[Opening DATA SHOWN section]
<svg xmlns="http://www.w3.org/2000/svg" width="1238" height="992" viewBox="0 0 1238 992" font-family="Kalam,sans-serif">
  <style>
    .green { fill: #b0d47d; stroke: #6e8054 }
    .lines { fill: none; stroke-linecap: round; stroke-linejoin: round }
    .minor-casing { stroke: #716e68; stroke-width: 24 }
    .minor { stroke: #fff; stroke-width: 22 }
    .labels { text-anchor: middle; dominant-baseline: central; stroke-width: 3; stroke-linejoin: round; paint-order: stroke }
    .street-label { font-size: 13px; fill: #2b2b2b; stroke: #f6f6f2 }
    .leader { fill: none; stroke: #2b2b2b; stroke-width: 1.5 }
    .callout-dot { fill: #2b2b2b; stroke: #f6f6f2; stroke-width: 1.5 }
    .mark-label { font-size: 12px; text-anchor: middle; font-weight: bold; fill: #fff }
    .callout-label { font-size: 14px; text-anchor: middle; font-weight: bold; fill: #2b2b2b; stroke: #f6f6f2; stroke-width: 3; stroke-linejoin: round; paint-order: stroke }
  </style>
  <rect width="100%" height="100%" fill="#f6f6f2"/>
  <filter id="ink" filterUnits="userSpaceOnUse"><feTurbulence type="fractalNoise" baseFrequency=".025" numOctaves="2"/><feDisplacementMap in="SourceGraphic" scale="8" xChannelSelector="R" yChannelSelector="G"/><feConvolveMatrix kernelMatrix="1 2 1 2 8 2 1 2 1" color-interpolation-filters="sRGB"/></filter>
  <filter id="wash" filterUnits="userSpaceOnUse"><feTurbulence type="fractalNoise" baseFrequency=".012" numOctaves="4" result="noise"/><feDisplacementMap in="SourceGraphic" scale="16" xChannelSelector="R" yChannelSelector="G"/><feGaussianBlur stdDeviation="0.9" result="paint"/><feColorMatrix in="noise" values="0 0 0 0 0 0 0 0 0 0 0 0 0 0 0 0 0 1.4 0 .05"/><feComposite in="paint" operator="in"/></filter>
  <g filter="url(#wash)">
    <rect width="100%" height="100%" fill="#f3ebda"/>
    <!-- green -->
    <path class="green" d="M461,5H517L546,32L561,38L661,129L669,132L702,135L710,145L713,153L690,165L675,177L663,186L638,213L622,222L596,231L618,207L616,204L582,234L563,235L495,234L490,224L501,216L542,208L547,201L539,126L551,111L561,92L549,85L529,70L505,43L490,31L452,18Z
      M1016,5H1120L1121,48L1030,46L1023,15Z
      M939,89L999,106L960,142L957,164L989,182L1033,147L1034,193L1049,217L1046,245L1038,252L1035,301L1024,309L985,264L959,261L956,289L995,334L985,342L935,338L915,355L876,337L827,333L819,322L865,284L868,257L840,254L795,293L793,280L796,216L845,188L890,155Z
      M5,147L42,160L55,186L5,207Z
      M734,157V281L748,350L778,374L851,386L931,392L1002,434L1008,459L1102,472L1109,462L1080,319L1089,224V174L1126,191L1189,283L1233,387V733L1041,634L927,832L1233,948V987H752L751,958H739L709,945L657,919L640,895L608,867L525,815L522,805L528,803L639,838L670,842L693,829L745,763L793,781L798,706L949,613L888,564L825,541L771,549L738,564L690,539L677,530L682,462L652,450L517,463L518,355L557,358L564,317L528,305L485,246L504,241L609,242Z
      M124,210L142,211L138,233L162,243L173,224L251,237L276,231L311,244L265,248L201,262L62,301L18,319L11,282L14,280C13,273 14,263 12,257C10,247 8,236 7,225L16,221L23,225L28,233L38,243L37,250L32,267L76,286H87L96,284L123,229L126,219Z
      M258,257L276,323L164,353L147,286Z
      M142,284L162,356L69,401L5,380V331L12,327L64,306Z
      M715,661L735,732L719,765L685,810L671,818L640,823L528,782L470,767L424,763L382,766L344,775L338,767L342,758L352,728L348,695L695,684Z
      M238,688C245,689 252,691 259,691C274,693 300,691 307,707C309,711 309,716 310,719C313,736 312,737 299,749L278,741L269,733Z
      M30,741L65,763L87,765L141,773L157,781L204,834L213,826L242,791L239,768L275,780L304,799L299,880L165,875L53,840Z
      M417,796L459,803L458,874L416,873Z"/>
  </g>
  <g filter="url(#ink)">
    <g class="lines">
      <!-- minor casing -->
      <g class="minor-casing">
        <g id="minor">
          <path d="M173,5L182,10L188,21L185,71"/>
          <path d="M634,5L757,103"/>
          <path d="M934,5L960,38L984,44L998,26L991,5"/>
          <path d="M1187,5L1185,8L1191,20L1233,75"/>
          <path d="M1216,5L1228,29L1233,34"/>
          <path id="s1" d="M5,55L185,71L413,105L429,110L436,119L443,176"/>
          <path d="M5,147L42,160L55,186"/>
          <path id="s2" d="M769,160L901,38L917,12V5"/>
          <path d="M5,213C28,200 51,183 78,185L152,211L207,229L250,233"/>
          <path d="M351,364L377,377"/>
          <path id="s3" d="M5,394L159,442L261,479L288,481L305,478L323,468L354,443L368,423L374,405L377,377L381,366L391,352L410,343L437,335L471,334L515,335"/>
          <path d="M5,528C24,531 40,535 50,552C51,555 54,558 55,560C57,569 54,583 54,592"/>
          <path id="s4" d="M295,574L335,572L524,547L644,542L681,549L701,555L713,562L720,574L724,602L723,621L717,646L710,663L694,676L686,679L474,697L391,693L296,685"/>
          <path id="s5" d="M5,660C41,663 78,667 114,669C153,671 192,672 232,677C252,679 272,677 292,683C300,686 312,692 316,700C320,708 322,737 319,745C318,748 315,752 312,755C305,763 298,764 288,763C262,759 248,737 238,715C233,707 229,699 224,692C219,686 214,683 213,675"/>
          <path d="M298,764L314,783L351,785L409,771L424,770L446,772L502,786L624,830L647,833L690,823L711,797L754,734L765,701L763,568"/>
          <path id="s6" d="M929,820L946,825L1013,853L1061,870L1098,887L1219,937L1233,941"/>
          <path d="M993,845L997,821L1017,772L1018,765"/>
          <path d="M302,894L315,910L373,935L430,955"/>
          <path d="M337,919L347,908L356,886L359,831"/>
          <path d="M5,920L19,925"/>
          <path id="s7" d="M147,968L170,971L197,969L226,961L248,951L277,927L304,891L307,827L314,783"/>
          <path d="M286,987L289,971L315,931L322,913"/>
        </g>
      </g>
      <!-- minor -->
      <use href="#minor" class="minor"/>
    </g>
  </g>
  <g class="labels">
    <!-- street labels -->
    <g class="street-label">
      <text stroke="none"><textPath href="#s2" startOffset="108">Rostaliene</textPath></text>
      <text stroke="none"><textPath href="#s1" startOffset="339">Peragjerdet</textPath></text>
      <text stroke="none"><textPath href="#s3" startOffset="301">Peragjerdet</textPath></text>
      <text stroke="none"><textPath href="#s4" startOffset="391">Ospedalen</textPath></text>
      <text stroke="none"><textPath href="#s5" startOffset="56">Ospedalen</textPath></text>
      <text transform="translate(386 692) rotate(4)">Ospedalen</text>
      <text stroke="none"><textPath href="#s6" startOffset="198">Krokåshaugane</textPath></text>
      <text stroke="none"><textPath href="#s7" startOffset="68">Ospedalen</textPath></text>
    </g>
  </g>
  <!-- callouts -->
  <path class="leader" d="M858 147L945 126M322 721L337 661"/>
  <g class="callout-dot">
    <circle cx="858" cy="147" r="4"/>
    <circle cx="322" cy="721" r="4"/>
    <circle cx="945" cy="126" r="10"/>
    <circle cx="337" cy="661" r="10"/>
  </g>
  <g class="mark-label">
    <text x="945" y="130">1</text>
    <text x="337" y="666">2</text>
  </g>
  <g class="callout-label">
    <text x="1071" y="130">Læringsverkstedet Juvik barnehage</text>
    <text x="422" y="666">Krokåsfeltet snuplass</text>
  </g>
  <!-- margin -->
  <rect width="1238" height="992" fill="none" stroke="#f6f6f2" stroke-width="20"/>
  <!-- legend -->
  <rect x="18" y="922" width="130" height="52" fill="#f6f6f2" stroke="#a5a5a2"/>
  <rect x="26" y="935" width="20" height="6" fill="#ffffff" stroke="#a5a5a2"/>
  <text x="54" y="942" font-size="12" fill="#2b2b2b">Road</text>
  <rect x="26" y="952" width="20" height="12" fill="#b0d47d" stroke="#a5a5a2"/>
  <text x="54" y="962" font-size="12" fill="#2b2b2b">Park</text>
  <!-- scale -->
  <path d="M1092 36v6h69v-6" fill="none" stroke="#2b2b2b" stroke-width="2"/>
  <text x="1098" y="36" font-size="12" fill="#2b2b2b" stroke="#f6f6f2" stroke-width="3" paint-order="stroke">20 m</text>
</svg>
[Closing DATA SHOWN section]
» **EXERCISE GOAL**
The required reply is the count of lines in the entries above where the string "SourceGraphic" appears, and nothing more.

» **ANSWER TO THE PROBLEM**
2